Two Different Lenses on Health
- Olivia Cartier-Graves
- Sep 8
- 2 min read

One of the questions I hear a lot is: “Where’s the science to prove this?” or “ This is rubbish or a scam"
The truth is we’re looking through two very different lenses.
In allopathic (conventional) medicine illness is usually viewed as a specific disease causing a set of symptoms. The aim is to diagnose the disease and then treat or remove those symptoms directly (often with medication or surgery). It’s a brilliant system for emergencies and infections or when something needs immediate intervention. Research is set up to match that model: one drug that is tested against one symptom and under tightly controlled conditions.
Holistic medicine (whether that’s naturopathy, herbs, or BICOM) sees things differently. Here we undersand that illness a sign that the body’s self regulation has been thrown off balance. Stress, nutrition, environment, toxins, or even subtle energetic disruptions can all play a part. The aim isn’t just to switch off a symptom but to support the whole system back into balance so the body can self-correct.

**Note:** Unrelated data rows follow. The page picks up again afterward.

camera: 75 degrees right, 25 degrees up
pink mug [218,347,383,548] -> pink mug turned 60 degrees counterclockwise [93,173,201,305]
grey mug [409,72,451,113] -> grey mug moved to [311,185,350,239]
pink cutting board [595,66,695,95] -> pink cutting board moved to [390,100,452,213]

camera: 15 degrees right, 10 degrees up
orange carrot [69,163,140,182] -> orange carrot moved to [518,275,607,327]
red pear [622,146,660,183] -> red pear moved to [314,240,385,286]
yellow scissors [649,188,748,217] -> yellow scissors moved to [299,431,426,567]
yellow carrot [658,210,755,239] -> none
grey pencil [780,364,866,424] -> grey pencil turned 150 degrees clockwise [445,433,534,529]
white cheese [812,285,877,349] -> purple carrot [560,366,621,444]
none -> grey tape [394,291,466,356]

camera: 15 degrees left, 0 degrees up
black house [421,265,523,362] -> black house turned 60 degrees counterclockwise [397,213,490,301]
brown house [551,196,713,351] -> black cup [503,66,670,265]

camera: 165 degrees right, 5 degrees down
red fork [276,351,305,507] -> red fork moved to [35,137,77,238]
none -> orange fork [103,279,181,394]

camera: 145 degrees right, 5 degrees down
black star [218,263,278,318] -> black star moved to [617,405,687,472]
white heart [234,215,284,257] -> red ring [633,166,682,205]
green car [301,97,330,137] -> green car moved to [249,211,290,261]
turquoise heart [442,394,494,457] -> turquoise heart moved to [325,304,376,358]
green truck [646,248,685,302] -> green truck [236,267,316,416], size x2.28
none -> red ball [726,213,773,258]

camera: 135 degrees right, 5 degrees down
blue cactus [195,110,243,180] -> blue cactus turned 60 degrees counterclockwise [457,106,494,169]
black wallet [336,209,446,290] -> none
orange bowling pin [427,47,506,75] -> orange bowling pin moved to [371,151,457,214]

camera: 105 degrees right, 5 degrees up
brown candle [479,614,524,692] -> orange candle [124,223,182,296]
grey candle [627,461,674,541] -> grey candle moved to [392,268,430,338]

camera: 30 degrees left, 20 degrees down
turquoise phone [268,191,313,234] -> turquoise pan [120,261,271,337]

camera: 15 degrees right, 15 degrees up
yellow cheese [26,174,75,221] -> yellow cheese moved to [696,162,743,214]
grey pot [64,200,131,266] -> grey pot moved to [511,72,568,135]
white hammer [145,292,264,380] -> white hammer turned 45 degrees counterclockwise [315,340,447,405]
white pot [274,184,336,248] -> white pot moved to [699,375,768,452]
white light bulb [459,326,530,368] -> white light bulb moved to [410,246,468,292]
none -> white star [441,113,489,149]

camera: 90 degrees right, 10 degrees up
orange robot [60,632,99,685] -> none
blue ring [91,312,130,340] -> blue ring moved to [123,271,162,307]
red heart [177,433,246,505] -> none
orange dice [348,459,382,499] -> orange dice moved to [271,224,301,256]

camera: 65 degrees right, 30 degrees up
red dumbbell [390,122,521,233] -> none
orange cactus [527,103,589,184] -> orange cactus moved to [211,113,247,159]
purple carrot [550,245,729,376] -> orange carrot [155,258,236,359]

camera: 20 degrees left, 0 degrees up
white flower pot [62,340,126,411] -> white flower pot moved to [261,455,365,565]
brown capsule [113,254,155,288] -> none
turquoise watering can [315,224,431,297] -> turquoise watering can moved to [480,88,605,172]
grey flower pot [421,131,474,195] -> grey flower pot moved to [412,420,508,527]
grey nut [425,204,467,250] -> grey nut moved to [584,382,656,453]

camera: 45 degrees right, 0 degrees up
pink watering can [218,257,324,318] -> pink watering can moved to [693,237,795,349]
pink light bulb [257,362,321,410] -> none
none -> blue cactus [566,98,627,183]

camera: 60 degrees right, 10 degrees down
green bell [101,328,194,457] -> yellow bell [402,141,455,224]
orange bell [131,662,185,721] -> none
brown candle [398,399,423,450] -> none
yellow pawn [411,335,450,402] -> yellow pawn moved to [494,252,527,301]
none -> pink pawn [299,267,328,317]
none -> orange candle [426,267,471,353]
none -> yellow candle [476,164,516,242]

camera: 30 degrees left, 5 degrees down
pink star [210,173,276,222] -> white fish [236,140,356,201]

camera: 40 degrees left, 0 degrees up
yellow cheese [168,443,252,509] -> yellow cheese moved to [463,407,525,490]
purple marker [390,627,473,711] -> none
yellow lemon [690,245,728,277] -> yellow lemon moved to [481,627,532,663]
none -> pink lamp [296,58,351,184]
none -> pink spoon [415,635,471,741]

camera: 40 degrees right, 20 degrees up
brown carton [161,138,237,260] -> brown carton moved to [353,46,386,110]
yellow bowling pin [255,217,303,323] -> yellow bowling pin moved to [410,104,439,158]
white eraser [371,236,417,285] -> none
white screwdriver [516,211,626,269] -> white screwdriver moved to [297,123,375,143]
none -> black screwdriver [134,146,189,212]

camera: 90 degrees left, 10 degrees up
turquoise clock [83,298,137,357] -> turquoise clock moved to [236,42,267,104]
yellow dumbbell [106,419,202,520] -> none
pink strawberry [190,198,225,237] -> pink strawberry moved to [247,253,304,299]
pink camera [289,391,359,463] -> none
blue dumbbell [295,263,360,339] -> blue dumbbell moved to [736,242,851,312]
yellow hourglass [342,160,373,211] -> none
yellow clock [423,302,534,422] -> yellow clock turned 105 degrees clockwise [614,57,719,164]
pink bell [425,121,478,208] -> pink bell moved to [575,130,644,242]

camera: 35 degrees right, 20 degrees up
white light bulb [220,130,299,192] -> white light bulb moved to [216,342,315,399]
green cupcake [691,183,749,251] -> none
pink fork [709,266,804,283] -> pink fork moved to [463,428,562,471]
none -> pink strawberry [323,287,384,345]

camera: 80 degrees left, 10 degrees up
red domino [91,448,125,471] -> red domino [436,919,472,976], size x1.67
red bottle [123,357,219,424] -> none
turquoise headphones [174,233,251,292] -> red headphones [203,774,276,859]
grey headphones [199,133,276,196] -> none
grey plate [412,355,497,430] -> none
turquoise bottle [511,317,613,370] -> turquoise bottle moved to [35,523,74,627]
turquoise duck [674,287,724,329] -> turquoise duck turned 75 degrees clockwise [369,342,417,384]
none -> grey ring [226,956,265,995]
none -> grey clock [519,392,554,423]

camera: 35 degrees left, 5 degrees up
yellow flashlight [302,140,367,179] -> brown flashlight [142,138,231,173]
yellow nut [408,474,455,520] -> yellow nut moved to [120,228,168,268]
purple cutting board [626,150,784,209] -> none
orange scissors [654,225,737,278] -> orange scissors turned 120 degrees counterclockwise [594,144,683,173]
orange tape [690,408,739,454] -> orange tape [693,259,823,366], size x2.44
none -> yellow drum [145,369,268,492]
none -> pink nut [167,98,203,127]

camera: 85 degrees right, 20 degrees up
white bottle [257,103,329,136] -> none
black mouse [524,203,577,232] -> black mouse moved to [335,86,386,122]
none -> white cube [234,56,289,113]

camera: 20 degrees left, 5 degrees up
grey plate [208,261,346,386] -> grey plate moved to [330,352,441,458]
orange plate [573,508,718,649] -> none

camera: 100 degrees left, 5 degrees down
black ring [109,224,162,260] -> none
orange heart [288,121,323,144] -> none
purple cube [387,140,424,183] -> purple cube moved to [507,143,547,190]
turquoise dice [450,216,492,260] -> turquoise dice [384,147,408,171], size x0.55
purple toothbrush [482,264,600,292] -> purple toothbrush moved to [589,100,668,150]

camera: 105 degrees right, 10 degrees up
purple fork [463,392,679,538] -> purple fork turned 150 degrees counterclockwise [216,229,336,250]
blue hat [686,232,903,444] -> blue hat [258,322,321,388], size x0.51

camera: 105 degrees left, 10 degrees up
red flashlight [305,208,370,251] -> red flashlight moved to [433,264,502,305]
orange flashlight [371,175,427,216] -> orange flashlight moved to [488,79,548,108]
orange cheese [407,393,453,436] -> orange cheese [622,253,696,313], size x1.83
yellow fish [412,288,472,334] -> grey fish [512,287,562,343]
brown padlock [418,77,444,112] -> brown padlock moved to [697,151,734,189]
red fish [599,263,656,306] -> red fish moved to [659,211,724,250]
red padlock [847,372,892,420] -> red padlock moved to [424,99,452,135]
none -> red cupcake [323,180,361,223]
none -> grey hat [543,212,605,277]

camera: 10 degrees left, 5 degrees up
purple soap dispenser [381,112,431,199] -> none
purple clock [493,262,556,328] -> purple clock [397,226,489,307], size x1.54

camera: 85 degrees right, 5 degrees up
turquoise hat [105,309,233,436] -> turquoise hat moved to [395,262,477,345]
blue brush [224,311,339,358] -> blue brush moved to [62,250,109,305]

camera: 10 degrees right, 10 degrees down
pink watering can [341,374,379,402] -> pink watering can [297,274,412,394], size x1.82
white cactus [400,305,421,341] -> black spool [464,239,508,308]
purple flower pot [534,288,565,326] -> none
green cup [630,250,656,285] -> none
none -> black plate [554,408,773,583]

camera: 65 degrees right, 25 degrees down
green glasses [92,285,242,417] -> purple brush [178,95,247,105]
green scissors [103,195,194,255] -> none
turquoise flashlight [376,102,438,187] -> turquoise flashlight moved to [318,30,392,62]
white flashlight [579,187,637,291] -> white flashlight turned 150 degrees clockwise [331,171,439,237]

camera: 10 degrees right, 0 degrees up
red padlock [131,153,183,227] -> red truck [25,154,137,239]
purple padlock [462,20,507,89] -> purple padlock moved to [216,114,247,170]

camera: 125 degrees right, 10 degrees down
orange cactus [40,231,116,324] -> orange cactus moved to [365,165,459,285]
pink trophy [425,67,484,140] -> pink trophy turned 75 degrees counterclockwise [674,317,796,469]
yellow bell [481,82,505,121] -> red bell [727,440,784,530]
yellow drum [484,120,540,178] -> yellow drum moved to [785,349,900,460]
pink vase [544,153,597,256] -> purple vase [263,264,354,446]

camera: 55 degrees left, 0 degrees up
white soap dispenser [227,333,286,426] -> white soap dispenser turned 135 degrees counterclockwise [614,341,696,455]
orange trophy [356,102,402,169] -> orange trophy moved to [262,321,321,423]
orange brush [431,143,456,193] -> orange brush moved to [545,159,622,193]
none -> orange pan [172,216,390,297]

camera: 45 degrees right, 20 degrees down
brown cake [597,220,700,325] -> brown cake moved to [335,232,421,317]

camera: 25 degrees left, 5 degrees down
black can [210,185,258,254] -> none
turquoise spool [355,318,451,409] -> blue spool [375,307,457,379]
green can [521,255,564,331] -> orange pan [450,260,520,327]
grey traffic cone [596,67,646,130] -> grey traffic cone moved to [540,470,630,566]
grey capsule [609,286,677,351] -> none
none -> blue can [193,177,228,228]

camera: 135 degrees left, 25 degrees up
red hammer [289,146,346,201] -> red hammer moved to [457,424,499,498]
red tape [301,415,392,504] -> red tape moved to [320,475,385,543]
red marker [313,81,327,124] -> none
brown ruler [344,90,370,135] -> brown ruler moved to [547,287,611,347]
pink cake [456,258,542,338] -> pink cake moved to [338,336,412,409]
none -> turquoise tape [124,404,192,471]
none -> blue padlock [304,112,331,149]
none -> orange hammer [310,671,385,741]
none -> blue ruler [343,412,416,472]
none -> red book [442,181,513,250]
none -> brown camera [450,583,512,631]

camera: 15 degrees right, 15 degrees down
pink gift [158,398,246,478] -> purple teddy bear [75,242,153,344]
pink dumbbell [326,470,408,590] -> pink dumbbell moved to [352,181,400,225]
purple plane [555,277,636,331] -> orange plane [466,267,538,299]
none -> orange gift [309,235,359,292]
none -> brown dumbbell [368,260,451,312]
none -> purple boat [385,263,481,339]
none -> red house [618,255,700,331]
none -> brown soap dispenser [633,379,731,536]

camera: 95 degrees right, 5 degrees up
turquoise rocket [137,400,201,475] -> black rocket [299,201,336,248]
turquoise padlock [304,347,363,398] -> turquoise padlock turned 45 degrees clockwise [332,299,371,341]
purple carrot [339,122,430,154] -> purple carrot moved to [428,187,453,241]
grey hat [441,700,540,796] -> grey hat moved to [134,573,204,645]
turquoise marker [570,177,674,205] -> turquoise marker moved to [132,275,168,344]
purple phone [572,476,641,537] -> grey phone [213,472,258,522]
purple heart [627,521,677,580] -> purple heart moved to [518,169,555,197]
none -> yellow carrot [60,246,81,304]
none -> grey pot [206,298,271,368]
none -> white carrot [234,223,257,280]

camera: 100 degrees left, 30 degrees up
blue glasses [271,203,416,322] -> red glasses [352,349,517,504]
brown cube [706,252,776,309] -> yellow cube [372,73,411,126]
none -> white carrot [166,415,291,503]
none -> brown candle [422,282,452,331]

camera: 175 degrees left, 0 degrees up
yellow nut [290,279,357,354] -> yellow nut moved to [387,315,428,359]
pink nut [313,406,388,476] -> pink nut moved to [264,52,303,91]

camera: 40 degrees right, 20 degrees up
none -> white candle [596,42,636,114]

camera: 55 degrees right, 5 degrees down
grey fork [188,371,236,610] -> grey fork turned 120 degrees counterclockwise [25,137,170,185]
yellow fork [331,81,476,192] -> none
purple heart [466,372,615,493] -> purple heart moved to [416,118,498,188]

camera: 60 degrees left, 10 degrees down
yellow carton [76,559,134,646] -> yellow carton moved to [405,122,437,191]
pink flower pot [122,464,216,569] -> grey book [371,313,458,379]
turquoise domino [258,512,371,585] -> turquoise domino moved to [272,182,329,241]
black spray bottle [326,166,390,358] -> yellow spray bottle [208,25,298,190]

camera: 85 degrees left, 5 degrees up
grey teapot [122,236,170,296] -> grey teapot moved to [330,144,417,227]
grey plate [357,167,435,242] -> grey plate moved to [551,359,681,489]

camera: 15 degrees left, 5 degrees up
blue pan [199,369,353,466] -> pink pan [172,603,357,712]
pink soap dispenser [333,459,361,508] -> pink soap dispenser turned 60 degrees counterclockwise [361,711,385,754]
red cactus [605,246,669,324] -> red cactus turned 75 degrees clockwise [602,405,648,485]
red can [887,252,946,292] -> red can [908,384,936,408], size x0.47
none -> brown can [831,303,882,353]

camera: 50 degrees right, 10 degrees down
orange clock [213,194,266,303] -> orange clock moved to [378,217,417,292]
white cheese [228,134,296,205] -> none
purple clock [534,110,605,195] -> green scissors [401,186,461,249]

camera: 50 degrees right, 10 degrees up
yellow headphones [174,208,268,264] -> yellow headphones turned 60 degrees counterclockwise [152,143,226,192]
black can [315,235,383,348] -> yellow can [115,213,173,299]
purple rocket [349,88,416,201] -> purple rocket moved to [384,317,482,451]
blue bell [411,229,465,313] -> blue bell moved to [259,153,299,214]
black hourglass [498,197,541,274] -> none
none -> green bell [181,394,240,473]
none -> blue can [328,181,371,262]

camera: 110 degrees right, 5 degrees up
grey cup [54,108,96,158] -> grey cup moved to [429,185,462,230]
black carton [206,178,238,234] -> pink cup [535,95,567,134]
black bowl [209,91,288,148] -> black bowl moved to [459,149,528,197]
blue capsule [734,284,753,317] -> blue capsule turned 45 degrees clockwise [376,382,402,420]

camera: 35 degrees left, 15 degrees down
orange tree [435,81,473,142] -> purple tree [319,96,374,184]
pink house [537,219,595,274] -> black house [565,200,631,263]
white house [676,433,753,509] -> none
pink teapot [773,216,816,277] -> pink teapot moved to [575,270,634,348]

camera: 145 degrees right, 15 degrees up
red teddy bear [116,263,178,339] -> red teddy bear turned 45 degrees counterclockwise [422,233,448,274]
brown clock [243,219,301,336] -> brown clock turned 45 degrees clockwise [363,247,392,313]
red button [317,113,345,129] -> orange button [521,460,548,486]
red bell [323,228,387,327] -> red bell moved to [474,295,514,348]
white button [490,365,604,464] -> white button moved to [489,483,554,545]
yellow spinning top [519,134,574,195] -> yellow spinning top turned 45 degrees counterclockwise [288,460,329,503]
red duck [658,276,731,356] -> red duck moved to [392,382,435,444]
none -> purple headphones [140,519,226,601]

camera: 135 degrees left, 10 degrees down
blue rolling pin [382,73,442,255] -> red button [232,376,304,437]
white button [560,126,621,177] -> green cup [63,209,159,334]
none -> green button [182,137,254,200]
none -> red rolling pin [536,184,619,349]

And this is where science struggles. You can’t really isolate one herb or one frequency and study it against one symptom the way a drug is tested. This is because it’s the combination and the whole system effect that matters. Add to that the fact that BICOM works on subtle regulatory and energetic levels and you can see why traditional research tools don’t quite fit yet. It’s a bit like Wi-Fi: you can’t see it, you can’t touch it, but you know it works because you can measure the outcome with the right equipment.
So it isn’t that holistic therapies are unscientific it’s that they operate in a way science hasn’t fully developed the tools to measure. That doesn’t make them less valuable, just different.
Conventional medicine is vital for acute care and crisis situations. Holistic medicine is perfect for prevention, resilience, and chronic health issues. They’re not meant to compete, but to complement each other.